- Ataques aéreos israelenses em Gaza, na noite de terça-feira, deixaram pelo menos 60 palestinos mortos, incluindo 22 crianças, em um dos dias mais letais desde o início do cessar-fogo mediado pelos EUA.
- O ataque ocorreu após confronto entre tropas israelenses e militantes, levando o primeiro-ministro Benjamin Netanyahu a convocar uma reunião de emergência.
- O presidente dos Estados Unidos, Donald Trump, afirmou que nada poderia comprometer o acordo, mas disse que Israel deveria retaliar se seus soldados forem atacados.
- O governo de linha dura de Netanyahu enfrenta pressão para retomar ações militares, especialmente após a entrega de partes de corpos de reféns.
- O Hamas negou responsabilidade pelos ataques e adiou a entrega de outro corpo de refém; Gaza diz que houve várias violações desde 10 de outubro, com dezenas de mortos e feridos.
Israeli airstrikes em Gaza, na noite de terça-feira, resultaram na morte de pelo menos 60 palestinos, incluindo 22 crianças. O ataque representa um dos dias mais mortais desde o início do cessar-fogo mediado pelos Estados Unidos, que já enfrenta sérias dificuldades. A ofensiva ocorreu após um confronto entre tropas israelenses e militantes palestinos, levando o primeiro-ministro israelense, Benjamin Netanyahu, a convocar uma reunião de emergência.
O presidente dos EUA, Donald Trump, afirmou que “nada” poderia comprometer o acordo de cessar-fogo, embora tenha adicionado que Israel deveria retaliar se seus soldados fossem atacados. O governo de linha dura de Netanyahu enfrenta crescente pressão para retomar ações militares, principalmente após a entrega de partes de corpos de reféns, que gerou indignação em Israel.
Tensão Aumenta
As autoridades de Gaza relataram que os ataques israelenses atingiram áreas densamente povoadas, incluindo tendas de deslocados e a proximidade de um hospital. Mahmoud Bassal, porta-voz da defesa civil de Gaza, descreveu a situação como “catastrófica e aterrorizante”, ressaltando que as ações israelenses violam claramente o cessar-fogo. Desde o início do acordo em 10 de outubro, Gaza alega ter registrado 80 violações que resultaram em 97 mortos e 230 feridos.

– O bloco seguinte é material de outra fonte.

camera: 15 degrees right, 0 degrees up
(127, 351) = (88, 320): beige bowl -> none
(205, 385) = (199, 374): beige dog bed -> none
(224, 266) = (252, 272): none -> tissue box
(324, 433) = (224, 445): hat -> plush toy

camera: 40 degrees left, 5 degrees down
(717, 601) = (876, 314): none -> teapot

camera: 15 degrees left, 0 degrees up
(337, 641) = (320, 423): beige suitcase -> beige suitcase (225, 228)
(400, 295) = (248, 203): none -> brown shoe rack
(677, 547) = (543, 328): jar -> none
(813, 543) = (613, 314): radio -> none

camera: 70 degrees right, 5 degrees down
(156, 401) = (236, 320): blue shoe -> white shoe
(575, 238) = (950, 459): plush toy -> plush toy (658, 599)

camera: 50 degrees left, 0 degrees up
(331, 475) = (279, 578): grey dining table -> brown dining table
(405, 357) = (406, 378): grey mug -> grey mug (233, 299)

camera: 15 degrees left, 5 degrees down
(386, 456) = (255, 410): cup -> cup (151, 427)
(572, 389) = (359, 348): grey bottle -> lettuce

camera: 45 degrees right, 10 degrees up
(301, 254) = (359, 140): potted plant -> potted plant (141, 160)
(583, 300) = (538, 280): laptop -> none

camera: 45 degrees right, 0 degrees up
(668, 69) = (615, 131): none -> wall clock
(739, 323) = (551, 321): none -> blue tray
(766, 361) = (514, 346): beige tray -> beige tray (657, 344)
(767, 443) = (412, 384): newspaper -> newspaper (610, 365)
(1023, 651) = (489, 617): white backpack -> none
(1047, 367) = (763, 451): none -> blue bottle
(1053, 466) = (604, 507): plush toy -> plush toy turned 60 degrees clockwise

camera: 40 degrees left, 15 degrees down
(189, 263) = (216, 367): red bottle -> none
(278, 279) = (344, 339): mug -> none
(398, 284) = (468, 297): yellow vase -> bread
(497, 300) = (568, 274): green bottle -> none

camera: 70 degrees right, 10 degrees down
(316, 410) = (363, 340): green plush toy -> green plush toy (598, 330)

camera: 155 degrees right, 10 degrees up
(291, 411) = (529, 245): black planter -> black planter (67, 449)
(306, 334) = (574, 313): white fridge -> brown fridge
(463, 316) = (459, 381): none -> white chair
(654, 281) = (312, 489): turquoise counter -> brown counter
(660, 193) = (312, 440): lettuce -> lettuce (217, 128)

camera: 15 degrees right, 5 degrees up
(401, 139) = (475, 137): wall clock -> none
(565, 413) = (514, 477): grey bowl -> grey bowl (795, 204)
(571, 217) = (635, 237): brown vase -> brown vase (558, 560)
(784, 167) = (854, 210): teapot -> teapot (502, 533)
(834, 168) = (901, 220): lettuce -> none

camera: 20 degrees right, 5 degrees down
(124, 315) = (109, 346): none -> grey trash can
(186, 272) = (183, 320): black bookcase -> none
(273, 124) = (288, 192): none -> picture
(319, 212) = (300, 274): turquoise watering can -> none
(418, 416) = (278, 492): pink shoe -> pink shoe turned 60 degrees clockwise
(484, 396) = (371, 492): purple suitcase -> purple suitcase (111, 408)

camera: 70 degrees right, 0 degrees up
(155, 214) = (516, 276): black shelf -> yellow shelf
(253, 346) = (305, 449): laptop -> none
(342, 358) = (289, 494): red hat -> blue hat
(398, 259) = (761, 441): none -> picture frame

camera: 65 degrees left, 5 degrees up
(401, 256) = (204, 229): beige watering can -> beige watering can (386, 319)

O Hamas, que negou qualquer responsabilidade pelos ataques, decidiu adiar a entrega de outro corpo de refém, planejada para a mesma noite. As tensões entre o Hamas e o governo israelense aumentam, especialmente com a insistência de Netanyahu em desarmar o grupo como condição para finalizar o conflito de dois anos.
Desdobramentos Futuros
O futuro do cessar-fogo permanece incerto. O Hamas, por sua vez, afirmou que suas armas estão ligadas à presença da ocupação e à agressão israelense. A situação continua a evoluir, com a comunidade internacional observando atentamente os desdobramentos e os impactos humanitários em Gaza.